- [Directions for this task] Search the material below for the string "mint" and copy each line where it appears.

- [The input]
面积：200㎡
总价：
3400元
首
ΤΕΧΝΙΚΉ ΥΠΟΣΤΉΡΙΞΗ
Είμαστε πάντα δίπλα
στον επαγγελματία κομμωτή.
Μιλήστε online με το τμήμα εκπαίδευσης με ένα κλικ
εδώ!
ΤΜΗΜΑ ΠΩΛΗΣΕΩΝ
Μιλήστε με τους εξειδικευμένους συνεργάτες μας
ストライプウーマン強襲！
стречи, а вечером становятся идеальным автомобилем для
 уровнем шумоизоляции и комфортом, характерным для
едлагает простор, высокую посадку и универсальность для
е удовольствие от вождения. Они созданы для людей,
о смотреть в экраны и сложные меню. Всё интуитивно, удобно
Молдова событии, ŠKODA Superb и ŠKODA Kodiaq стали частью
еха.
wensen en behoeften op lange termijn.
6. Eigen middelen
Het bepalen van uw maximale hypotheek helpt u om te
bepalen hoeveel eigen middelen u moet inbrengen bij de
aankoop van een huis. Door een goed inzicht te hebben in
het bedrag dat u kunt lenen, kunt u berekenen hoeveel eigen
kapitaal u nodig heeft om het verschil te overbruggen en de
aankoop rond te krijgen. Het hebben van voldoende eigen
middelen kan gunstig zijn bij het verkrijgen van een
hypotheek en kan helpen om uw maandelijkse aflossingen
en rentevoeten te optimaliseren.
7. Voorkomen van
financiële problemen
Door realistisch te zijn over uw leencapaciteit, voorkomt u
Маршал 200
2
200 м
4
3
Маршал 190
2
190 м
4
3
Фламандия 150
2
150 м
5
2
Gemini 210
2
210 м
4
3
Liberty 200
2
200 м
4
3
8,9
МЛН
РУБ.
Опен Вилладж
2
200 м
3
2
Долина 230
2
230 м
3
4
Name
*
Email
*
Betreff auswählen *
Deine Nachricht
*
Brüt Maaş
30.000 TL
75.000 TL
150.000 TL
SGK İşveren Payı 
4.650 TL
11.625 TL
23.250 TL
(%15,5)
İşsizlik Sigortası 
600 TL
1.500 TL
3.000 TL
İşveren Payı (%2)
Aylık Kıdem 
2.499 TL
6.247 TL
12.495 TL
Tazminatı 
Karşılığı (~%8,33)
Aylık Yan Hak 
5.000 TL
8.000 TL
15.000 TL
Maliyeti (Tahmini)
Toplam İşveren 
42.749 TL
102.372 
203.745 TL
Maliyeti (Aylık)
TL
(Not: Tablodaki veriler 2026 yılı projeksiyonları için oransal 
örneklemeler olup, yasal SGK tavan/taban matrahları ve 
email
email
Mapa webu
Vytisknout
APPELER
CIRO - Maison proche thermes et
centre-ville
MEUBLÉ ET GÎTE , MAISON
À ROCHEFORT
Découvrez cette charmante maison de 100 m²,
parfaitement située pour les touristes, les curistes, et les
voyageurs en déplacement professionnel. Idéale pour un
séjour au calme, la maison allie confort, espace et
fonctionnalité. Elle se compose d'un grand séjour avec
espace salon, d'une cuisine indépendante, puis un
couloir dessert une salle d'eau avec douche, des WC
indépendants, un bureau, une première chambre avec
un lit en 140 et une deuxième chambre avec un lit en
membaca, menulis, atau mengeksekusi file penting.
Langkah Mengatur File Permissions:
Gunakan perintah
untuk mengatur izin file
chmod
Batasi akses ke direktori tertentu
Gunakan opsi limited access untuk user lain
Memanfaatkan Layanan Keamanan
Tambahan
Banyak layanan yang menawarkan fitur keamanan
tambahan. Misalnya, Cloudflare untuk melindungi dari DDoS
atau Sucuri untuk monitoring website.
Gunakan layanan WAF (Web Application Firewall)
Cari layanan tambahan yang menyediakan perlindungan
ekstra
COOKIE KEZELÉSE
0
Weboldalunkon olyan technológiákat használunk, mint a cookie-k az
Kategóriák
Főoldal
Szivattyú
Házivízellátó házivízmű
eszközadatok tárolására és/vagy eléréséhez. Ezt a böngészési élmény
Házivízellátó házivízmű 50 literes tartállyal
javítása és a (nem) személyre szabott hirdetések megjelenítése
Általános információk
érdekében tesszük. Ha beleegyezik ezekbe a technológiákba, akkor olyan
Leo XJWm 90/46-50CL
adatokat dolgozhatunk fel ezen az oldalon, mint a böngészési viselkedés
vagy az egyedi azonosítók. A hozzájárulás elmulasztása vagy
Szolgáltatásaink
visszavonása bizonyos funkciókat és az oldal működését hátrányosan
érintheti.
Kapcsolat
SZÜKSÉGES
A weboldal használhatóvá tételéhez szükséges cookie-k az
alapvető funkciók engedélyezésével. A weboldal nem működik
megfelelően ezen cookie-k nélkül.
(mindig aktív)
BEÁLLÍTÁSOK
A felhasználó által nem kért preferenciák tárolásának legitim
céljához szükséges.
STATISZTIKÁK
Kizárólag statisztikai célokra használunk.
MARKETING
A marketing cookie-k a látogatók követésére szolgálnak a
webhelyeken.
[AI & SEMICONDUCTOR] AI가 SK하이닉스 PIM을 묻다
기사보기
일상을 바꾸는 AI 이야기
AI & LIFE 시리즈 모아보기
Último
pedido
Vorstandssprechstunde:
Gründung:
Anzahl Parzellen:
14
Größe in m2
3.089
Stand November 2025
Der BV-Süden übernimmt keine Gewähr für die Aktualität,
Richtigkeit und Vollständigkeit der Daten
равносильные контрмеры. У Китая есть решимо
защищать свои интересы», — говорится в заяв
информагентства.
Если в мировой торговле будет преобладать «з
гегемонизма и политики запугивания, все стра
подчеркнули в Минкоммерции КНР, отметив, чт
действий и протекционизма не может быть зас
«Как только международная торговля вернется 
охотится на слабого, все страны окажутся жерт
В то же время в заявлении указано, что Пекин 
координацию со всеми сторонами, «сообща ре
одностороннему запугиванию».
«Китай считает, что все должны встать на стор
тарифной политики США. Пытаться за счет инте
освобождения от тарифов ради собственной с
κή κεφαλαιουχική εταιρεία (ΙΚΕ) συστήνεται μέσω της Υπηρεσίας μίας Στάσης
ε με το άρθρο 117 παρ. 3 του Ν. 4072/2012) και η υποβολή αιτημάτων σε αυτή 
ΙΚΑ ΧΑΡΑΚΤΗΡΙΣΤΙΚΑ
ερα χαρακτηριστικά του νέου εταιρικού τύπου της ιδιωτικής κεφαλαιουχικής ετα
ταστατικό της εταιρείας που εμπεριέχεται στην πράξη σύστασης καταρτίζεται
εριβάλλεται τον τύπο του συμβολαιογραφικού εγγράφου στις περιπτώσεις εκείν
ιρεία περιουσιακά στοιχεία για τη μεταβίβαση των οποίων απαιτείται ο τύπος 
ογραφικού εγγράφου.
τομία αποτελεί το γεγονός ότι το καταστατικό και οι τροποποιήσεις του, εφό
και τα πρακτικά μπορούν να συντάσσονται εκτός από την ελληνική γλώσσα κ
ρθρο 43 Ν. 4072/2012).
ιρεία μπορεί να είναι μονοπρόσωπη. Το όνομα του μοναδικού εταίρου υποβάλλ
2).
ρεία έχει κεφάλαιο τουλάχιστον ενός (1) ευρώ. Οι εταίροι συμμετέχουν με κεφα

- [Response for this exercise]
Weboldalunkon olyan technológiákat használunk, mint a cookie-k az
adatokat dolgozhatunk fel ezen az oldalon, mint a böngészési viselkedés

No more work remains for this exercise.